訴訟の請求の趣旨は、不許可処分の取消と許可の義務付け。許可の義務付けの内容である、沿岸漁民の要求は、「固定式刺し網によるサケ漁を認めよ」「漁獲高は無制限である必要はない。各漁民について年間10トンを上限とするものでよい」というもの。
請求の根拠は次のようなものだ。
三陸沿岸を泳ぐサケは無主物であり、そもそも誰が採るのも自由。これが大原則であり、議論の出発点である。漁民が生計を維持するために継続的にサケを捕獲しようというのだから、本来憲法22条1項において基本権とされている、営業の自由として保障されなければならない。
この憲法上の権利としての営業の自由も無制限ではあり得ない。合理性・必要性に支えられたもっともな理由があれば、その自由の制約も可能となる。その反面、合理性・必要性に支えられた理由がなければ制約はできないということになる。
この合理性・必要性に支えられた理由を法は2要件に限定している。漁業法65条1項は「漁業調整」の必要あれば、また水産資源保護法4条1項は「水産資源の保護培養」の必要あれば、特定の魚種について特定の漁法による漁を、「知事の許可を受けなければならない」とすることができるとする。それ以外にはない。
これを受けた岩手県漁業調整規則は、サケの刺し網漁には知事の許可を要すると定めたうえ、「知事は、『漁業調整』又は『水産資源の保護培養』のため必要があると認める場合は、漁業の許可をしない。」と定めている。

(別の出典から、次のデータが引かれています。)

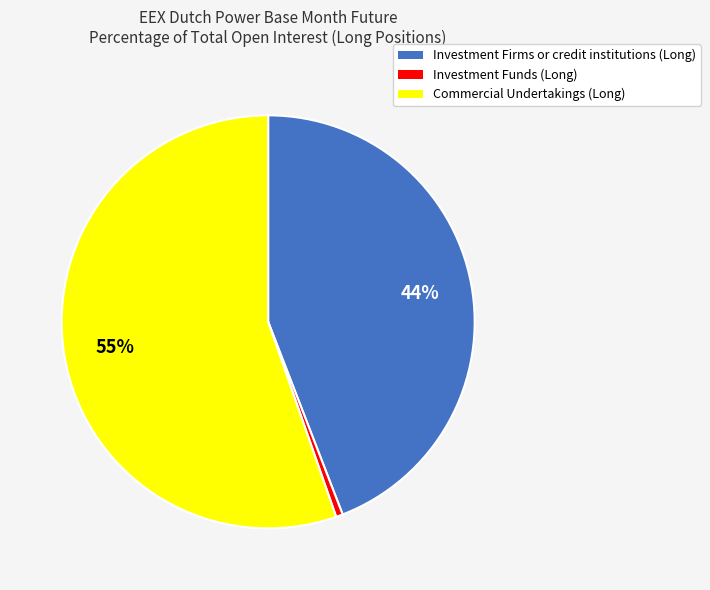

Do Investment Firms or credit institutions (Long) and Investment Funds (Long) together represent more than half of the pie?

No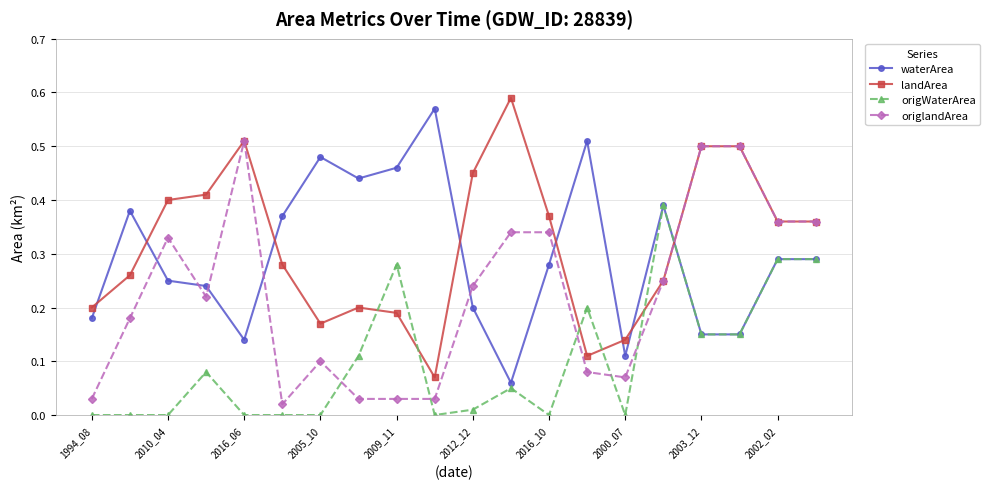

True or false: landArea has more than 1 interior local peaks.

True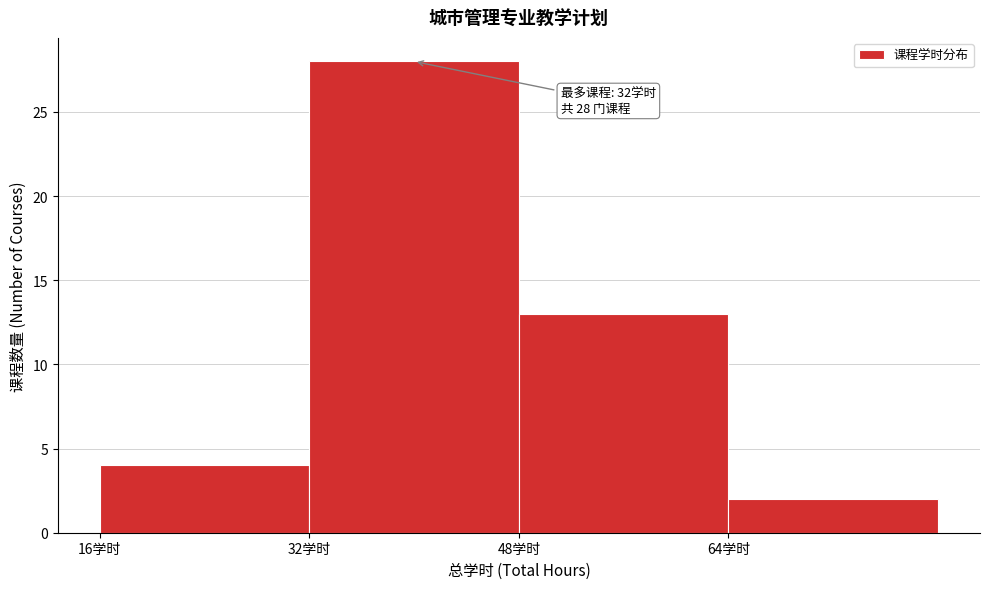

Which range on the x-axis has the tallest bar?

32 to 48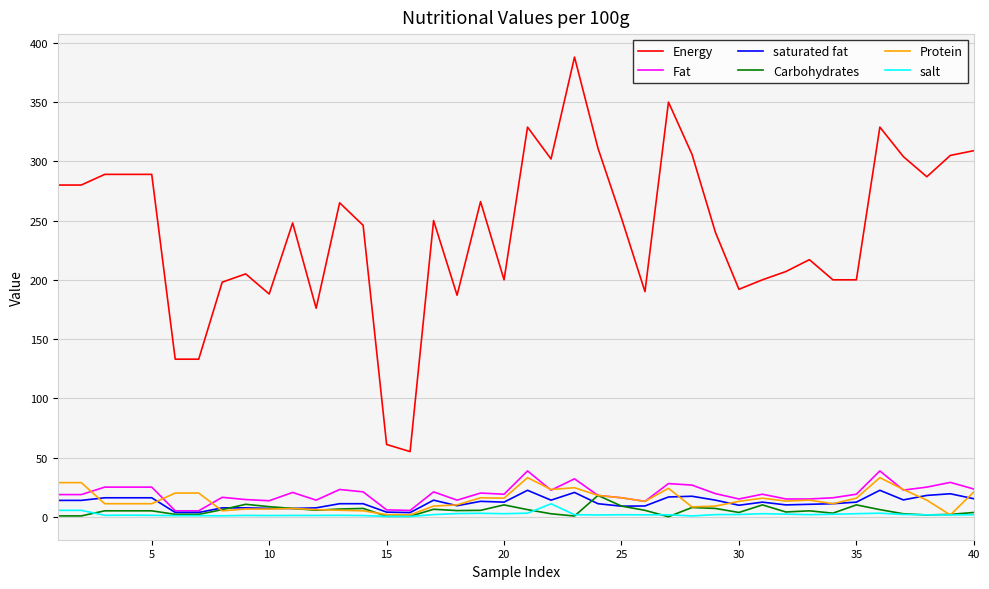

True or false: saturated fat and Energy cross at least once.

False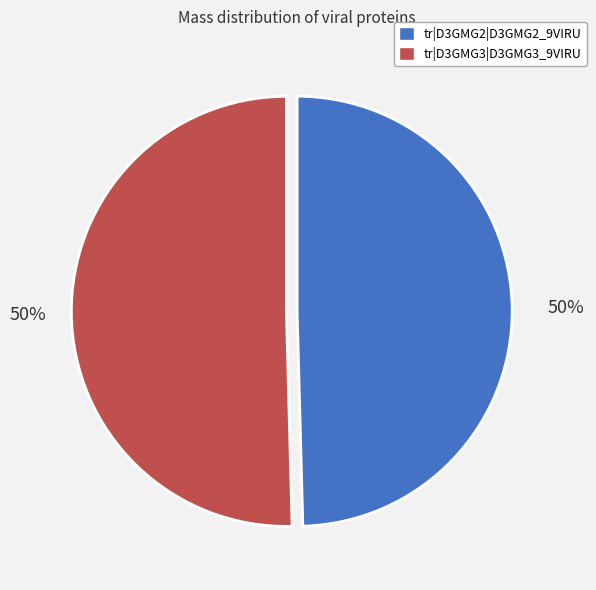

To the nearest percent, what portion does tr|D3GMG2|D3GMG2_9VIRU represent?

50%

ということは、申請があれば許可が原則で、不許可には、県知事が「漁業調整」または「水産資源の保護培養」の必要性の具体的な事由を提示し根拠を立証しなければならない。
したがって、キーワードは「漁業調整の必要」と「水産資源の保護培養の必要」となる。行政の側がこれあることを挙証できた場合に、不許可処分が適法なものとなり、できなければ不許可処分違法として取り消されなければならない。
このうち、「水産資源の保護培養の必要」は比較的明確な概念で、この理由がないことは明確になったといってよい。問題は、「漁業調整の必要」という曖昧な理由の有無である。その指導理念は、漁業法に特有の「民主化」でなくてはならない。本件では、漁協存立のために漁民のサケ漁を禁止することの正当性が問われている。いったい、漁協優先主義が漁民の利益を制約しうるのか。
定置網漁業者の過半は漁協。被告の主張は、「漁協が自営する定置営業保護のために、漁民個人の固定式刺し網によるサケ漁は禁止しなければならない」という。県政は、これを「漁業調整の必要」と言っている。しかし、「漁業調整の必要」は、漁業法第1条が、この法律は…漁業の民主化を図ることを目的とする」という、法の視点から判断をしなければならない。
弱い立場の、零細漁民の立場に配慮することこそが「漁業の民主化」であって、漁協の利益確保のために、漁民の営業を圧迫することは「民主化」への逆行ではないか。漁民と漁協、その主客の転倒は、お国のための滅私奉公と同様の全体主義的発想にほかならない。
また、水産業協同組合法第4条は、「組合(漁協)は、その行う事業によつてその組合員又は会員のために直接の奉仕をすることを目的とする」。これが漁協本来の役割。漁民のために直接奉仕するどころが、漁協の自営定置を優先して、漁民のサケ漁禁止の理由とする、法の理念に真っ向から反することではないか。
「漁民あっての漁協」であって、「漁協あっての漁民」ではない。万が一にも、裁判所が「漁協栄えて漁民が亡ぶ」などという倒錯した主張を採用してはならない。
12月1日(金)結審の「浜の一揆」訴訟にご注目いただきたい。